> _What is needed_:
From the post about movies of ’91, quote the passage between "Oh my goodness." and "come in 1994).", inclusive.

> _Text to read_:
::::

Oh my goodness. I have virtually seen nothing from ’91. That’s not true. I’ve seen a couple. And some of what I have seen is quite good. But my regrettable haven’t seen list is not pretty (although the ugliest for sure will come in 1994).

5. My Girl

See how sad this list is? Now, I don’t want to take anything away from one of the sweetest movies, but it’s not exactly top 5 material. But here it is and I’m not that ashamed. Macaulay Culkin is illegally cute and depressing. I still get a little misty-eyed when I think of bee allergies. And the girl, Anna Chlumsky, is quite endearing and doesn’t not carry the film. This is the single perfect movie to watch on a gloomy Mother’s Day at 2:00 PM. It just has that kind of home-grown happy times feel, despite being horribly sad. Either way, a hallmark in gushy cinema of the ’90s.

4. City Slickers

I swear the next movie will be phenomenal. Although City Slickers is pretty damn funny. You have Billy Crystal at his comedic peak, a hilarious and gritty performance from Jack Palance, and I also think this is the movie where a cow goes into labor. Instant classic. And my affinity for the comedy western genre has just recently been touched upon with my new found love of Cat Ballou. Are there any other good comedy westerns? Oh! And P.S. Director Ron Underwood’s other great movie is Tremors. His resume is truly legendary.

::::

Extracted data entries
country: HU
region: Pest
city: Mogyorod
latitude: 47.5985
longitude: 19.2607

::::

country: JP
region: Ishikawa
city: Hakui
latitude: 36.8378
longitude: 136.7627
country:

::::

> _Output of the exercise_:
Oh my goodness. I have virtually seen nothing from ’91. That’s not true. I’ve seen a couple. And some of what I have seen is quite good. But my regrettable haven’t seen list is not pretty (although the ugliest for sure will come in 1994).